A broker price opinion or comparative market analysis must be in writing and conform to standards that may include, but are not limited to, the following:

·        A statement of the intended purpose of the broker price opinion or comparative market analysis;

·        A brief description of the subject property and property interest to be priced;

·        The basis of reasoning used to reach the conclusion of the price, including the applicable market data or capitalization computation;

·        Any assumptions or limiting conditions;

·        A disclosure of any existing or contemplated interest of the broker issuing the broker price opinion, including the possibility of representing the landlord/tenant or seller/buyer;

·        The effective date of the broker price opinion;

·        The name and signature of the broker issuing the broker price opinion and broker license number;

·        The name of the real estate brokerage firm for which the broker is acting;

·        The signature date;

·        A disclaimer stating that “This opinion is not an appraisal of the market value of the property, and may not be used in lieu of an appraisal.  If an appraisal is desired, the services of a licensed or certified appraiser shall be obtained.  This opinion may not be used by any party as the primary basis to determine the value of a parcel of or interest in real property for a mortgage loan origination, including first and second mortgages, refinances, or equity lines of credit.”; and

·        A copy of the assignment request for the broker price opinion or comparative market analysis.

If a broker price opinion is submitted electronically or on a form supplied by the requesting party, the signature of the broker issuing the broker price opinion may be an electronic signature.  The signature of the broker issuing the broker price opinion and the disclaimer provided above may be transmitted in a separate attachment if the electronic format or form supplied by the requesting party does not allow additional comments to be written by the licensee.  The electronic format or form supplied by the requesting party must refer to the existence of a separate attachment and state that the broker price opinion or comparative market analysis is not complete without the attachment.

A licensee may not knowingly prepare a broker price opinion or comparative market analysis for any purpose in lieu of an appraisal when an appraisal is required by federal or North Carolina law.  A broker price opinion or comparative market analysis that estimates the value of or worth of a parcel or interest in real estate rather than the sales or leasing price must be deemed to be an appraisal and may not be prepared by a licensed broker, but may only be prepared by a duly licensed or certified appraiser, and must meet the regulations adopted by the North Carolina Appraisal Board.  A broker price opinion or comparative market analysis must not under any circumstances be referred to as a valuation or appraisal.

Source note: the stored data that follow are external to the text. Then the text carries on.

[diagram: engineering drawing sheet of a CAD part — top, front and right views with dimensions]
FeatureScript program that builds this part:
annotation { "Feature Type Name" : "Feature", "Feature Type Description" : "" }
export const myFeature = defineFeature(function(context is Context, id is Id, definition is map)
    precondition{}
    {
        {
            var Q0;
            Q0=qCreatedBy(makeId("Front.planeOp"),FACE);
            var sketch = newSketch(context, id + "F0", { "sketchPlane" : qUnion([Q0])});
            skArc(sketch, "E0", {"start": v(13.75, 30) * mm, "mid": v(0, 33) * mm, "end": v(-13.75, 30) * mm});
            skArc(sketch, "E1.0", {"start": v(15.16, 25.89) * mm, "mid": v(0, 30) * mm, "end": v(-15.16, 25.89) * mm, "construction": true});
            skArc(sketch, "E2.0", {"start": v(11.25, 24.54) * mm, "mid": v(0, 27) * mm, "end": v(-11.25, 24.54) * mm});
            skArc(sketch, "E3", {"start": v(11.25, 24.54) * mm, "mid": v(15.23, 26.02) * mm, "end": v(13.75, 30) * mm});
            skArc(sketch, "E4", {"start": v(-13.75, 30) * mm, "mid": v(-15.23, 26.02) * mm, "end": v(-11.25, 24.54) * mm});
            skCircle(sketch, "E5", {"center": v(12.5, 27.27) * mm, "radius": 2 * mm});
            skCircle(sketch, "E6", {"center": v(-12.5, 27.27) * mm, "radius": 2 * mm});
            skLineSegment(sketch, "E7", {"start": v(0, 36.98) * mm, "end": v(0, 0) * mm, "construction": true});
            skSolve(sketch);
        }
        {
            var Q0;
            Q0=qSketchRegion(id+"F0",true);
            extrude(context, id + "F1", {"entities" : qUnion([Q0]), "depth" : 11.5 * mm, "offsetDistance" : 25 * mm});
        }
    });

A broker price opinion or comparative market analysis must not include the reporting of a predetermined result.

 

 

The provision stating that a real estate broker may perform a comparative market analysis for compensation or other valuable consideration only for prospective or actual brokerage clients or for real property involved in an employee relocation program has been deleted.

 

 

The above provisions do not apply to certified real estate appraisers who perform a broker price opinion or comparative market analysis as long as the appraiser is licensed as a real estate broker by the North Carolina Real Estate Commission and does not refer to himself or herself as an appraiser in the broker price opinion or comparative market analysis.

 

 

No appraiser may be disciplined for completing an appraisal that includes a reduced scope of work or reporting level as long as it is appropriate for the intended use and is performed in accordance with the Uniform Standards of Professional Appraisal Practice.